LCM vs Multiplication Myth
Contrary to popular belief:
- Intersection uses LCM, not product
- Divisible by both 4 and 5 means divisible by LCM(4,5)=20
- Exclusive tip: For non-coprime numbers, LCM > product
Neither/Nor Extension
To find probability of not divisible by 4 or 5:
- Calculate P(either) = 9/21
- P(neither) = 1 - 9/21 = 12/21
- Verification: Numbers like 1,2,3,6,7,9,11,13,14,17,18,19
content: Action Plan and Resources
Immediate Practice Checklist:
- Identify the number range precisely
- Calculate total outcomes: (last - first + 1)

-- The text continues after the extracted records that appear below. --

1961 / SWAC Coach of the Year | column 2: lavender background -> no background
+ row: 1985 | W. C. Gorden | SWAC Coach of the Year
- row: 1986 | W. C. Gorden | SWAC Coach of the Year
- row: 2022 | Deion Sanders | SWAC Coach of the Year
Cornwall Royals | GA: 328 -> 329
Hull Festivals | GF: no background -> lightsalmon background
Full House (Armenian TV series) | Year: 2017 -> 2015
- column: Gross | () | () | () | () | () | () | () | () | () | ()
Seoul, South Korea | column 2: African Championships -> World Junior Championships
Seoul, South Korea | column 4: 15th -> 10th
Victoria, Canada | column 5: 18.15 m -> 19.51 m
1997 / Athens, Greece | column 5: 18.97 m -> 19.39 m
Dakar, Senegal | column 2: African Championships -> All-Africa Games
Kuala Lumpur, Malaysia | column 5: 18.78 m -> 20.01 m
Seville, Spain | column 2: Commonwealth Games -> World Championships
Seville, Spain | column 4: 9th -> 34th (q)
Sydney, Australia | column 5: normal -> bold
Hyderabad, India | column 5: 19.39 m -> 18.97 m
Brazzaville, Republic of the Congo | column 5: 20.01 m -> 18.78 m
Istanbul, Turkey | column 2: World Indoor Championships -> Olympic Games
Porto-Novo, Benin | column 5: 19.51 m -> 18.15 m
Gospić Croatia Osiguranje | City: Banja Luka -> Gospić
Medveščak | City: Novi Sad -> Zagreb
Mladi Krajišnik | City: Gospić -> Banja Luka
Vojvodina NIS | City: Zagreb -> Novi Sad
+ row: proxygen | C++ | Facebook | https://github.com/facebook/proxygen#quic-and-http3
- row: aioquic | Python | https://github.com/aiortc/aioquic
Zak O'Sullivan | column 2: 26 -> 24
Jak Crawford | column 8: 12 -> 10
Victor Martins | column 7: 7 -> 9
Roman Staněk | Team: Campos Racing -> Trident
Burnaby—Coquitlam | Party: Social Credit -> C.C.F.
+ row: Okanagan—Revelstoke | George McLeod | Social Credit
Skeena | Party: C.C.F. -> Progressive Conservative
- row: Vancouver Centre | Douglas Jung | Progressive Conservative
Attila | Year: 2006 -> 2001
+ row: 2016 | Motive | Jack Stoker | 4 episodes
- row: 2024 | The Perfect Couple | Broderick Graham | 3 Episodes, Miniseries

- List divisible numbers for each condition
- Find intersection using LCM
- Apply inclusion-exclusion for "or"
Recommended Resources:
- Book: "Quantitative Aptitude for Competitive Examinations" by R.S. Aggarwal - Provides 200+ divisibility problems with solutions
- Tool: Divisibility Calculator (CalculatorSoup) - Verifies outcomes instantly
- Community: r/learnmath on Reddit - Active forum for probability doubts
content: Conclusion
Mastering "either-or" versus "and" probability boils down to rigorously applying the inclusion-exclusion principle while carefully defining your sample space. The video demonstrates how 9/21 becomes the correct solution for 0-20 ranges, but as we've seen, changing the range to 1-20 would yield 8/20.
Question for you: When solving divisibility probability problems, do you find LCM determination or range specification more challenging? Share your experience in comments!